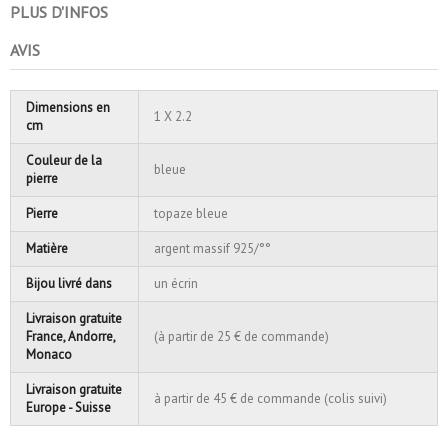
PLUS D'INFOS
AVIS
Dimensions en
1 X 2.2
cm
Couleur de la
bleue
pierre
Pierre
topaze bleue
Matière
argent massif 925/°°
Bijou livré dans
un écrin
Livraison gratuite
France, Andorre,
(à partir de 25 € de commande)
Monaco
Livraison gratuite
à partir de 45 € de commande (colis suivi)
Europe - Suisse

::::::::

→ What the exercise asks: Begin with the line that contains "topaze bleue" and print each line exactly until the data ends, including the last line.

→ Written response:
topaze bleue
Matière
argent massif 925/°°
Bijou livré dans
un écrin
Livraison gratuite
France, Andorre,
(à partir de 25 € de commande)
Monaco
Livraison gratuite
à partir de 45 € de commande (colis suivi)
Europe - Suisse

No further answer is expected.